Aku menghela napas lega. Kesan baikku terhadapnya pun bertambah. Setelahnya kami mencoba untuk berinteraksi. Dia sangat perhatian padaku dan juga memang rajin. Dia membeli setumpuk barang setiap kali datang ke rumahku, juga merebut pekerjaan ibuku. Ibuku sangat menyukainya.
Setengah tahun kemudian, aku dan Noval menikah. Setelahnya, aku melahirkan seorang putra, Willy Atmaja. Noval sangat senang. Dia memperlakukanku dengan baik seperti sebelumnya. Terkadang putrinya menggangguku, dia pun membelaku.
Sesekali, ketika aku membawa putraku melewati supermarket, aku masih mendengar isu-isu tentang aku diperkosa.
"Lihat, dengar-dengar, dulu wanita itu diperkosa. Dia bahkan tidak melihat wajah si pemerkosa, lalu mengandung anak pemerkosa itu."
"Ya, tapi ada juga yang mengatakan kalau dia berselingkuh sehingga pertunangannya dibatalkan sepihak. Entahlah."
Aku tidak tahan lagi mendengarkannya dan langsung berlari pulang dengan marah. Mimpi buruk itu lagi-lagi menghantuiku hingga aku tidak fokus. Noval yang melihat kondisiku pun selalu bersikap perhatian, memelukku dengan lembut agar aku tenang.
"Tidak apa-apa. Semuanya sudah berlalu. Aku sama sekali tidak peduli."
Kehidupan tidak selalu berjalan mulus, tapi keluarga kecil kami memang bahagia.
Noval bekerja dengan rajin. Sepulang kerja, dia menjadi ojek untuk menghasilkan uang sampingan. Saat di rumah pun, dia tidak menganggur. Dia mencuci piring, mencuci baju, mengepel lantai serta melakukan pekerjaan rumah lainnya.
Dia ingat bahwa Willy suka makan kukis cokelat dan aku suka makan kukis almon. Begitu menerima gaji atau menghasilkan uang sampingan, dia tak lupa membelikan kami makanan-makanan enak ini. Semua warga desa memujinya merupakan suami sekaligus ayah yang baik.
Pada tahun 2010, putrinya menikahi seseorang dari kota sebelah. Aku tidak terlalu pusing. Putra kami juga cerdas, selalu mendapat peringkat di sekolah.
Aku merasa nasib memperlakukanku dengan baik. Namun, pada bulan Juli 2016, Noval didiagnosis menderita kanker paru-paru, stadium menengah. Aku merasa duniaku runtuh. Aku mengeluarkan semua tabunganku sebanyak 320 juta untuk menyelamatkannya. Akhirnya, penyakitnya terkontrol.
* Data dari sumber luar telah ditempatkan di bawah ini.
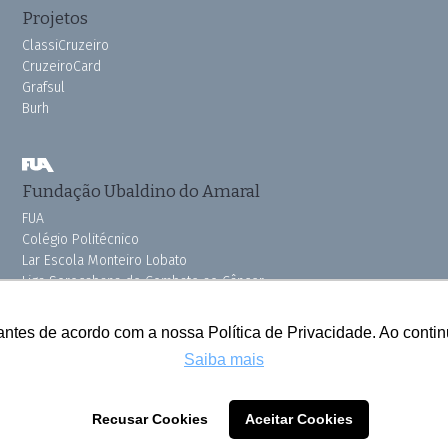
Projetos
ClassiCruzeiro
CruzeiroCard
Grafsul
Burh
Fundação Ubaldino do Amaral
FUA
Colégio Politécnico
Lar Escola Monteiro Lobato
Liga Sorocabana de Combate ao Câncer
Vila dos Velhinhos
Pink do Bem OSSEL
antes de acordo com a nossa Política de Privacidade. Ao cont
Saiba mais
Todos os direitos reservados © 2025 Cruzeiro do Sul
Recusar Cookies
Aceitar Cookies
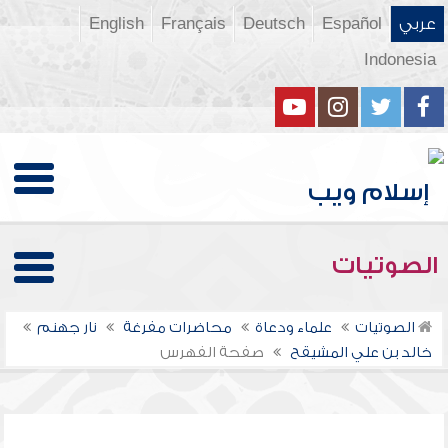
عربي
Español
Deutsch
Français
English
Indonesia
الصوتيات
الصوتيات
علماء ودعاة
محاضرات مفرغة
نار جهنم
خالد بن علي المشيقح
صفحة الفهرس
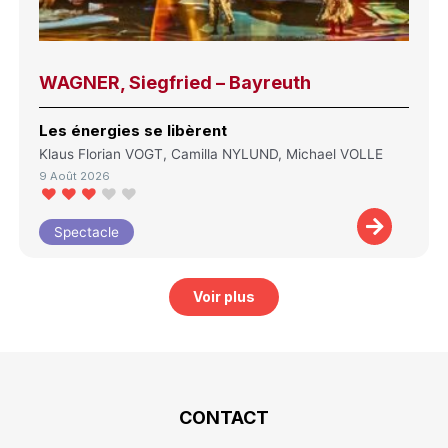
WAGNER, Siegfried – Bayreuth
Les énergies se libèrent
Klaus Florian VOGT, Camilla NYLUND, Michael VOLLE
9 Août 2026
Spectacle
Voir plus
CONTACT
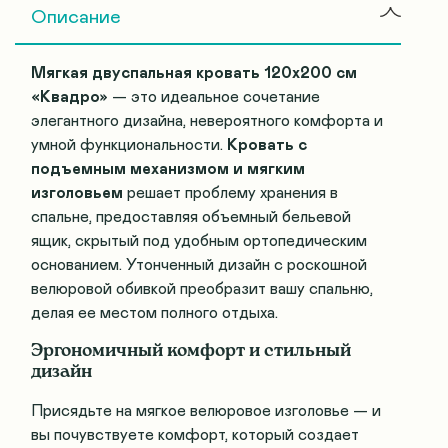
Описание
Мягкая двуспальная кровать 120х200 см
«Квадро»
— это идеальное сочетание
элегантного дизайна, невероятного комфорта и
умной функциональности.
Кровать с
подъемным механизмом и мягким
изголовьем
решает проблему хранения в
спальне, предоставляя объемный бельевой
ящик, скрытый под удобным ортопедическим
основанием. Утонченный дизайн с роскошной
велюровой обивкой преобразит вашу спальню,
делая ее местом полного отдыха.
Эргономичный комфорт и стильный
дизайн
Присядьте на мягкое велюровое изголовье — и
вы почувствуете комфорт, который создает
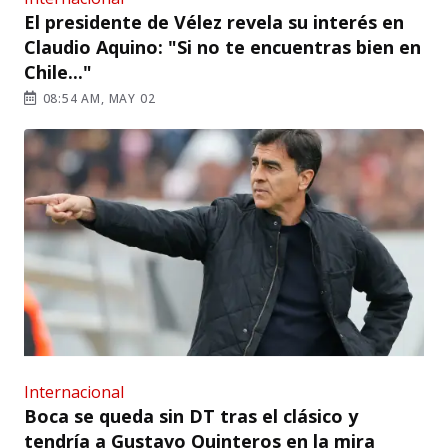
El presidente de Vélez revela su interés en
Claudio Aquino: "Si no te encuentras bien en
Chile..."
08:54 AM, MAY 02
Internacional
Boca se queda sin DT tras el clásico y
tendría a Gustavo Quinteros en la mira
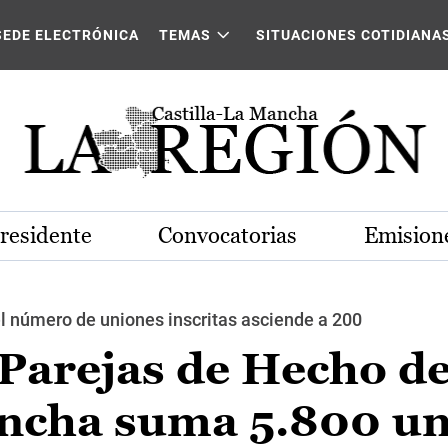
SEDE ELECTRÓNICA
TEMAS
SITUACIONES COTIDIANA
Presidente
Convocatorias
Emisione
l número de uniones inscritas asciende a 200
 Parejas de Hecho d
ancha suma 5.800 u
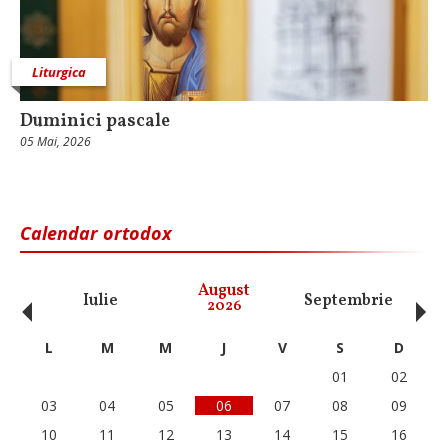
Liturgica
Duminici pascale
05 Mai, 2026
Calendar ortodox
‹
›
August
Iulie
Septembrie
O
2026
L
M
M
J
V
S
D
01
02
03
04
05
06
07
08
09
10
11
12
13
14
15
16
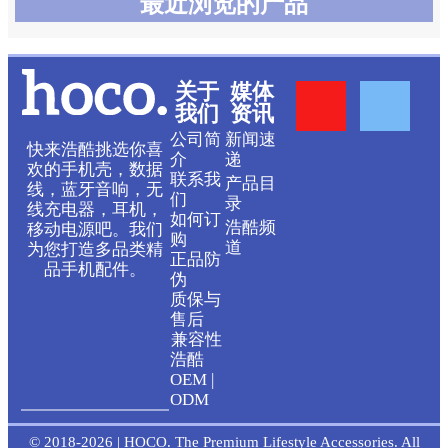
最近浏览的产品
Y
F
关于
媒体
我们
资讯
o
a
公司简
新闻速
快来浩酷挑选你喜
介
递
欢的手机壳，数据
联系我
产品目
u
c
线，蓝牙音响，无
们
录
线充电器，耳机，
如何订
浩酷频
移动电源吧。我们
t
e
购
道
为您打造多品类精
正品防
品手机配件。
伪
u
b
质保与
售后
b
o
兼容性
浩酷
OEM |
e
o
ODM
© 2018-2026 | HOCO. The Premium Lifestyle Accessories. All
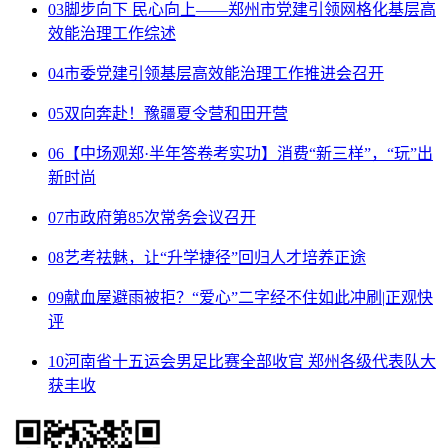
03
脚步向下 民心向上——郑州市党建引领网格化基层高
效能治理工作综述
04
市委党建引领基层高效能治理工作推进会召开
05
双向奔赴！豫疆夏令营和田开营
06
【中场观郑·半年答卷考实功】消费“新三样”，“玩”出
新时尚
07
市政府第85次常务会议召开
08
艺考祛魅，让“升学捷径”回归人才培养正途
09
献血屋避雨被拒？“爱心”二字经不住如此冲刷|正观快
评
10
河南省十五运会男足比赛全部收官 郑州各级代表队大
获丰收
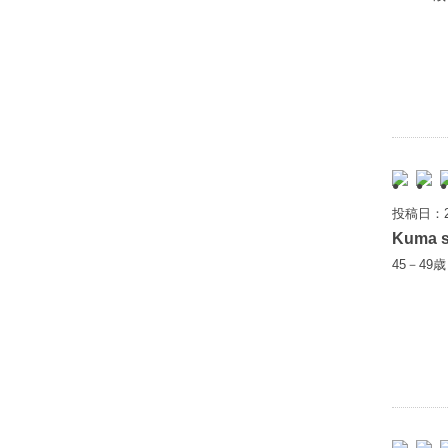
投稿日：2
Kuma 
45－49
Selama beberapa tahun ini, Noval sangat bergantung padaku. Di tengah kesulitan, hubungan kami menjadi kian erat.
Tak disangka pada Oktober 2019, penyakitnya kambuh lagi. Selain itu, dokter mengatakan bahwa sel kankernya telah menyebar, kondisinya sangat parah, biayanya juga sangat tinggi. Dokter memintaku untuk menyiapkan setidaknya 400 juta.